▶ Provided data
■ ■ ■ ■ ■ ■ ■

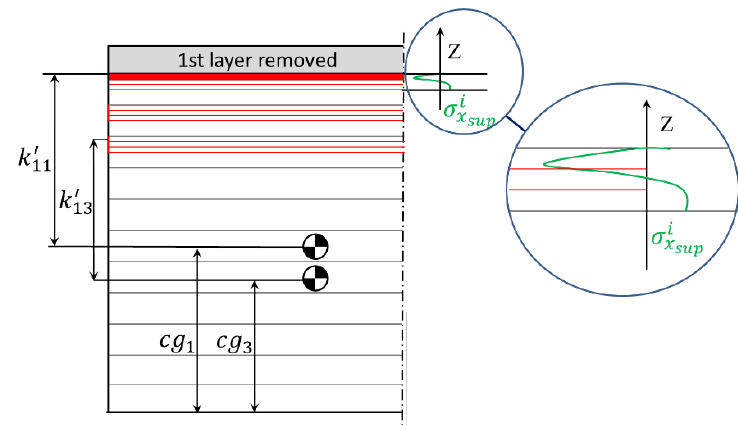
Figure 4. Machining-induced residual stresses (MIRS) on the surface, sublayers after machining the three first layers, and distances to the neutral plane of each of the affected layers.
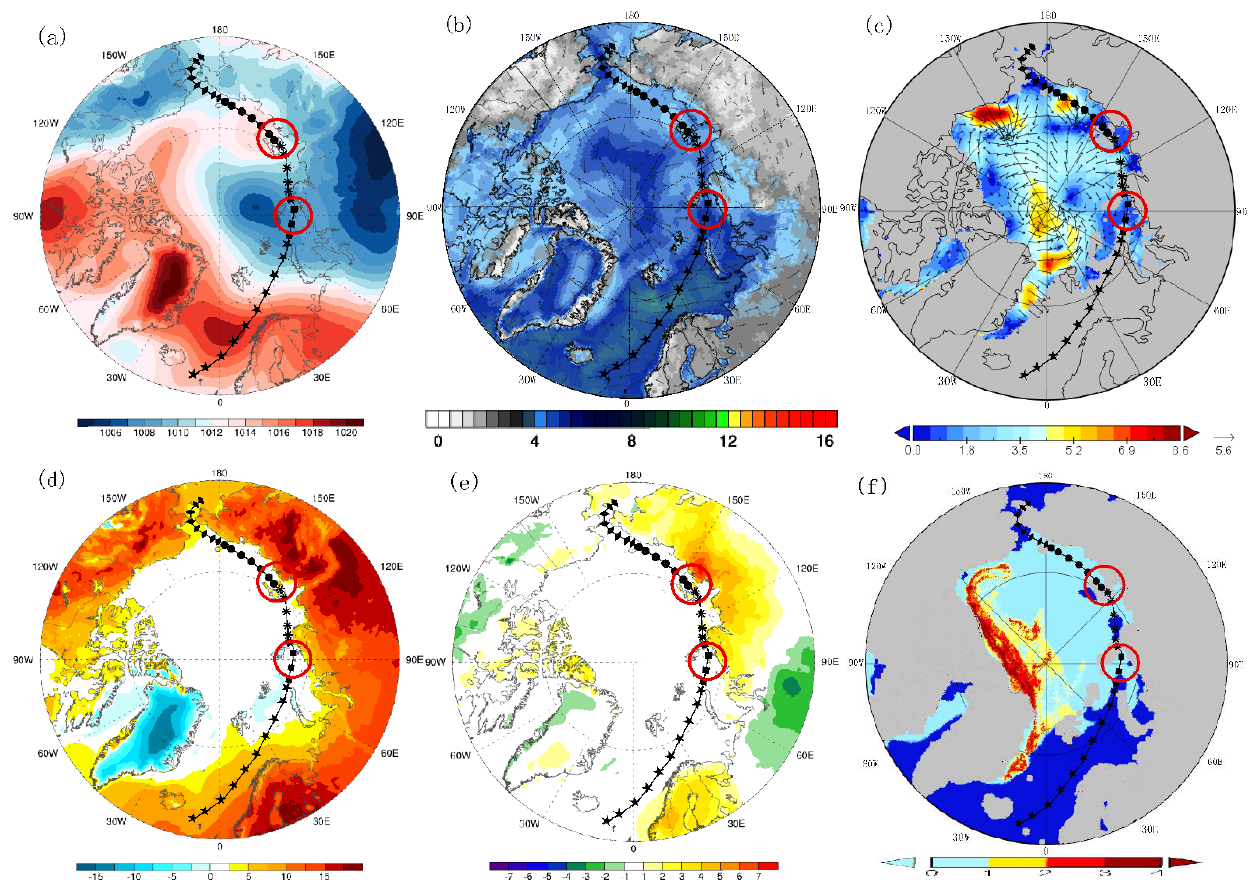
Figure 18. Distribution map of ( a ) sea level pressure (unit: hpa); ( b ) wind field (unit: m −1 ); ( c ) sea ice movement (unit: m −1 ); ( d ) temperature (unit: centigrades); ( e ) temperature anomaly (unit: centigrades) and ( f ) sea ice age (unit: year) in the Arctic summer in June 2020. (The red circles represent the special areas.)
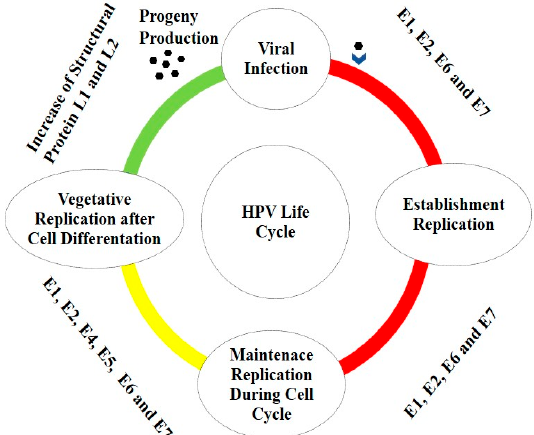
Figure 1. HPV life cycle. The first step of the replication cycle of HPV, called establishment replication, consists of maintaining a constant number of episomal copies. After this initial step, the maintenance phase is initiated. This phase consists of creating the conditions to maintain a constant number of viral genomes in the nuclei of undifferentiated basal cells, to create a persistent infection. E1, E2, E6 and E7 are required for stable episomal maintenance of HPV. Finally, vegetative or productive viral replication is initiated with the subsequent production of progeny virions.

■ ■ ■ ■ ■ ■ ■

▶ Problem requirements
Give the listing above again exactly, minus any images.

▶ Task output
Figure 4. Machining-induced residual stresses (MIRS) on the surface, sublayers after machining the three first layers, and distances to the neutral plane of each of the affected layers.
Figure 18. Distribution map of ( a ) sea level pressure (unit: hpa); ( b ) wind field (unit: m −1 ); ( c ) sea ice movement (unit: m −1 ); ( d ) temperature (unit: centigrades); ( e ) temperature anomaly (unit: centigrades) and ( f ) sea ice age (unit: year) in the Arctic summer in June 2020. (The red circles represent the special areas.)
Figure 1. HPV life cycle. The first step of the replication cycle of HPV, called establishment replication, consists of maintaining a constant number of episomal copies. After this initial step, the maintenance phase is initiated. This phase consists of creating the conditions to maintain a constant number of viral genomes in the nuclei of undifferentiated basal cells, to create a persistent infection. E1, E2, E6 and E7 are required for stable episomal maintenance of HPV. Finally, vegetative or productive viral replication is initiated with the subsequent production of progeny virions.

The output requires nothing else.